Mardin’in, Sümerlerin, Asurluların, Artukluların, Selçukluların, Osmanlıların çok derin izlerini bıraktığı bir medeniyet ve kültür kenti olduğunu belirten Kurtulmuş, “Bugün itibariyle de çok büyük potansiyelleri olan Anadolu’muzun nadide kentlerinden birisidir. Allah biliyor, her Mardin’e geldiğimde coşkuyla geliyorum. Giderken de üzülerek buradan ayrılıyorum” diye konuştu.
‘DAHA SIKINTI BİR PERİYODA GEÇTİMİZİ GÖRÜYORUZ’

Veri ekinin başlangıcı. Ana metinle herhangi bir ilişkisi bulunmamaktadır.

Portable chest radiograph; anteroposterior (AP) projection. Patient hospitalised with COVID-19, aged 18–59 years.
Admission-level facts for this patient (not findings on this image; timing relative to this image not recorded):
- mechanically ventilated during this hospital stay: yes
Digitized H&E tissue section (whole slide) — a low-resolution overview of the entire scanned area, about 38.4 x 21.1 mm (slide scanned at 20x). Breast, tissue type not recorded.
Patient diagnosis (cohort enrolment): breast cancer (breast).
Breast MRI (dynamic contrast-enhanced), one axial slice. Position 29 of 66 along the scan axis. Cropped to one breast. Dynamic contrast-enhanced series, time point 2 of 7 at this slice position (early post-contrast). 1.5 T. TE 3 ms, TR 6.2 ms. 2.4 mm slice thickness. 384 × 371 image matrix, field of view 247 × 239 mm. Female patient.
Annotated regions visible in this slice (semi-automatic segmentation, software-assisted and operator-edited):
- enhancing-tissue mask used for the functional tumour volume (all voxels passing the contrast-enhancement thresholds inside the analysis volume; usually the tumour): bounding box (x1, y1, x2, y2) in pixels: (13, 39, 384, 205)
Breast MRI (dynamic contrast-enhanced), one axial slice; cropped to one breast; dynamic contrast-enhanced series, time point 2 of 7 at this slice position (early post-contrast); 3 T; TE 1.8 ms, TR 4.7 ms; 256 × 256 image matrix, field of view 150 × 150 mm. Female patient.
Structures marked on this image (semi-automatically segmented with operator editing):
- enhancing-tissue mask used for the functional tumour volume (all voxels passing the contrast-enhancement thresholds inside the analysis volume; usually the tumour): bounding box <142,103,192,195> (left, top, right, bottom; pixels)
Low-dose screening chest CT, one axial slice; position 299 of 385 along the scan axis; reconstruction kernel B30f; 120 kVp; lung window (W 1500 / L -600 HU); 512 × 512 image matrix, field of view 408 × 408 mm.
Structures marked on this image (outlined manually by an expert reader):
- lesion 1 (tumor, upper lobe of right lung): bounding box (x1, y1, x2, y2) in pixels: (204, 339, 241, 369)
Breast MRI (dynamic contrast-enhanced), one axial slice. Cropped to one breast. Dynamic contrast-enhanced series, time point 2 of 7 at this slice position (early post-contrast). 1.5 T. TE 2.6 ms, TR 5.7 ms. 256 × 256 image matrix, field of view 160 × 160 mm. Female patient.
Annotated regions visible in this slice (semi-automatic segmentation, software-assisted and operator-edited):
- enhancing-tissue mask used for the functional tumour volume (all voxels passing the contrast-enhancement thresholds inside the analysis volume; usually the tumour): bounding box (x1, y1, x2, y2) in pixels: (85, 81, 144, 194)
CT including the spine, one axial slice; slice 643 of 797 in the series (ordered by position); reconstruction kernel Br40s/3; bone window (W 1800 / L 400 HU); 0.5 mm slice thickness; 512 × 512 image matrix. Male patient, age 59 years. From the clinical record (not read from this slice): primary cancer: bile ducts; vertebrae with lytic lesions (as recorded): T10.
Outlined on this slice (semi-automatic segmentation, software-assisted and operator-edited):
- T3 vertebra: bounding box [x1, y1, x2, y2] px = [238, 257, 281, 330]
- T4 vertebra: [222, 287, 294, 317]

Kurtulmuş, konuşmasını şöyle sürdürdü:
“Avrupa Birliği içerisindeki farklılıkların telafi edilerek öbür bir güç merkezi haline gelme gayretleri. Rusya’nın hem Karadeniz’de hem Akdeniz’de kıymetli bir güç olmak için ileriye yanlışsız atmış olduğu adımlar. ABD’nin, Asya’daki ülkelerin, Afrika’daki ülkelerin çok topyekûn, bu manada bilhassa içinde bulunduğu bölgeyi de ilgilendiren yeni bir güç istikrarı, yeni bir güç denklemini kurmak üzere olduğunu hepimiz görüyoruz. Bu manada dünya iktisat politiğinin eski alışkanlıklarının kökten değişeceği bir periyodun içerisine çoktan girdik. Bu periyodun içerisinde bilhassa birçok alanda yeni rekabet alanları ortaya çıkıyor. Hatta bu rekabet alanlarının birkaç adım sonra da çatışma alanları haline dönüşmesi kaçınılmazdır. Biz bunu tahminen 15- 20 sene önce söylüyorduk. Dünyanın bu gidişatı bu türlü olursa ‘su savaşları, güç savaşları ve bilhassa besin savaşlarının olması kaçınılmazdır’ diyorduk. Artık bunların önümüze çıktığı bir devir var. Ve dünya iktisat politiğinde yeni bir istikrarın yeni bir denklemin kurulmakta olduğunu görüyoruz. Daha güç bir periyoda geçtiğimizi görüyoruz. Dünyadaki üretimin, üretim merkezlerinin değişmekte olduğunu görüyoruz. Lojistik ve bilhassa ulaşım imkanlarının çok önemli formda fotoğraf değiştirdiğini görüyoruz. Ve yalnızca bunu bir fotoğraf olarak önünüze koymak istiyorum.”
‘EMPERYALİST GÜÇLER TERÖR ÖRGÜTLERİNE SİLAH VERMESİN’
Kurtulmuş, “Büyük ülkeler, emperyalist ülkeler terör örgütlerine silah vermesinler. Lojistik vermesinler. İstihbarat takviyesi sağlamasınlar, hatta siyasi takviye sağlamasınlar, dünyanın hiçbir yerinde bir iki hafta sonra hiçbir terör örgütü kalmaz” diyerek konuşmasını şöyle sürdürdü:
“Silah vermeseydiniz bu kadar çok lojistik sağlanmazsa bu DEAŞ örgütü dediğiniz örgüt nasıl ortaya çıkacaktı. Ya da çabucak burnumuzun tabanında ellerine silah tutuşturulan PYD’si, YPG’si, nasıl ortaya çıkacaktı, Suriye’yi, Irak’ı hallaç pamuğu üzere atacaktı. Ya da Afrika’nın ortalarında, daha bir bardak pak suyu olmayan insanların eline 10 binlerce dolarlık silahları verip onları Boko haram vs. örgütlendiren kimlerdir. Bu kirli oyunun ardında dünyadaki siyasetteki değişimin istikrar değişiklerinin içerisinden kimi ülkeler kendilerine güç devşirmek istiyorlar. Bu coğrafya bereketli hilalin tam da kilit taşıdır. Anadolu coğrafyası, Balkanlar, Kafkaslar, Ortadoğu, Filistin toprakları, Afrika’nın kuzeyine kadar olan coğrafya tarih boyunca güç merkezlerinin savaş için tutuştuğu ve kimin daha tesirli olursa dünyada tesirli olduğu bir coğrafyadır. Bu coğrafyanın amiral gemisi, bu coğrafyanın kilit taşı Türkiye’dir. Türkiye’nin bu bölgede güçlü durması, ayakları üstünde güçlü durması ve etrafındaki değişikliklerden etkilenmeden büyük ve güçlü Türkiye istikametinde yoluna devam etmesi, yalnızca Türkiye’nin hayrına değil, başta komşularımız Suriye ve Irak olmak üzere bütün bölge halklarının hayrınadır.”